1. Startseite
  2. Politik

Wird Impfpflicht zum Ampel-Streit? FDP-Abgeordnete machen in Entwurf klar, was passieren soll

Erstellt:

Kommentare

Wolfgang Kubicki (FDP) im Herbst bei einer Wahlkampfveranstaltung
Wolfgang Kubicki (FDP) im Herbst bei einer Wahlkampfveranstaltung © Chris Emil Janssen/Imago

Mehrere FDP-Abgeordnete sprechen sich gegen eine Corona-Impfpflicht aus, darunter auch ein prominenter Unterzeichner. Die Bundesregierung soll andere Anstrengungen intensivieren.

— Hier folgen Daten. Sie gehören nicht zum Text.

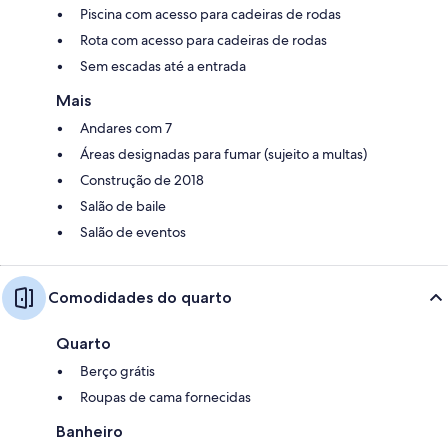
Piscina com acesso para cadeiras de rodas
Rota com acesso para cadeiras de rodas
Sem escadas até a entrada
Mais
Andares com 7
Áreas designadas para fumar (sujeito a multas)
Construção de 2018
Salão de baile
Salão de eventos
Comodidades do quarto
Quarto
Berço grátis
Roupas de cama fornecidas
Banheiro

Berlin - Kanzler Olaf Scholz wiederholt zurzeit oft: Deutschland sei nicht gespalten. Dazu hört er aber auch immer wieder Widerspruch. Bei einer allgemeinen Impfpflicht jedenfalls stehen sich Befürworter und Gegner gegenüber. Proteste werden radikaler.

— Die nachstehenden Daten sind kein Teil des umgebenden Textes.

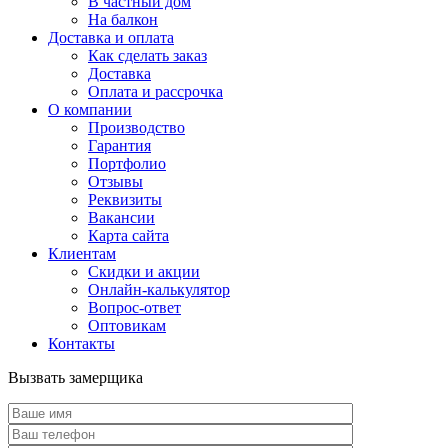
В частный дом
На балкон
Доставка и оплата
Как сделать заказ
Доставка
Оплата и рассрочка
О компании
Производство
Гарантия
Портфолио
Отзывы
Реквизиты
Вакансии
Карта сайта
Клиентам
Скидки и акции
Онлайн-калькулятор
Вопрос-ответ
Оптовикам
Контакты
Вызвать замерщика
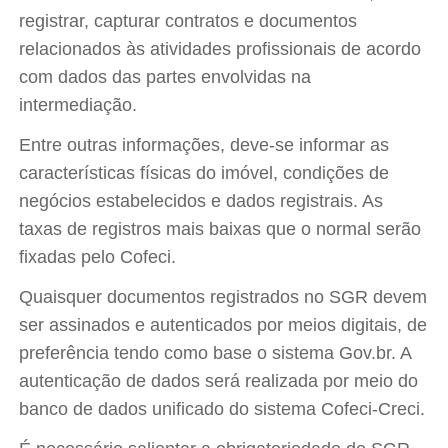
registrar, capturar contratos e documentos
relacionados às atividades profissionais de acordo
com dados das partes envolvidas na
intermediação.
Entre outras informações, deve-se informar as
características físicas do imóvel, condições de
negócios estabelecidos e dados registrais. As
taxas de registros mais baixas que o normal serão
fixadas pelo Cofeci.
Quaisquer documentos registrados no SGR devem
ser assinados e autenticados por meios digitais, de
preferência tendo como base o sistema Gov.br. A
autenticação de dados será realizada por meio do
banco de dados unificado do sistema Cofeci-Creci.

Am Mittwoch sprach Scholz im Bundestag über die Leitlinien seiner Ampel-Regierung für die nächsten Jahre. Corona war selbstverständlich Thema. In der Debatte sprach sich Rolf Mützenich von der SPD dafür aus, Impfpflicht-Bedenken im Bundestag Raum zu geben. Seine Partei will eine Grundsatzdebatte ermöglichen.

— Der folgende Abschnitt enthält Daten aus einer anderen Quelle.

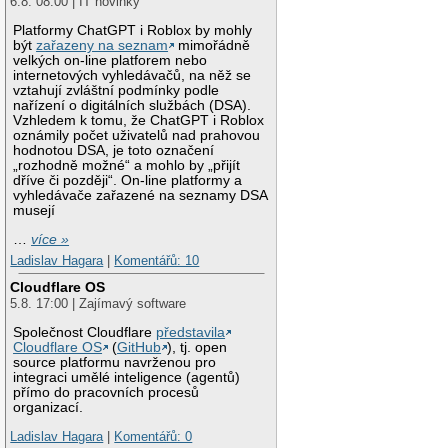
6.8. 08:00 | IT novinky
Platformy ChatGPT i Roblox by mohly
být
zařazeny na seznam
mimořádně
velkých on-line platforem nebo
internetových vyhledávačů, na něž se
vztahují zvláštní podmínky podle
nařízení o digitálních službách (DSA).
Vzhledem k tomu, že ChatGPT i Roblox
oznámily počet uživatelů nad prahovou
hodnotou DSA, je toto označení
„rozhodně možné“ a mohlo by „přijít
dříve či později“. On-line platformy a
vyhledávače zařazené na seznamy DSA
musejí
…
více »
Ladislav Hagara
|
Komentářů: 10
Cloudflare OS
5.8. 17:00 | Zajímavý software
Společnost Cloudflare
představila
Cloudflare OS
(
GitHub
), tj. open
source platformu navrženou pro
integraci umělé inteligence (agentů)
přímo do pracovních procesů
organizací.
Ladislav Hagara
|
Komentářů: 0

Corona-Impfpflicht: FDP-Abgeordnete dagegen

Bei der Impfpflicht scheint auch die Ampel keine einstimmige Meinung zu haben. In der Debatte liegt nun im Bundestag der Entwurf für einen ersten Antrag vor. Das von mehr als 20 FDP-Abgeordneten unterschriebene Papier spricht sich klar gegen eine solche Pflicht aus, wie dpa berichtet. Insgesamt sitzen in der FDP-Fraktion 92 Abgeordnete. Laut dem Entwurf soll der Bundestag bekräftigen, „dass es in der Bundesrepublik Deutschland keine allgemeine Impfpflicht gegen Sars-CoV-2 geben wird“. Der Bundestag verbinde dies „mit dem Appell, dass sich weiter möglichst viele Menschen bestmöglich gegen Covid-19 schützen, indem sie die empfohlenen Angebote einer Coronaschutzimpfung wahrnehmen“.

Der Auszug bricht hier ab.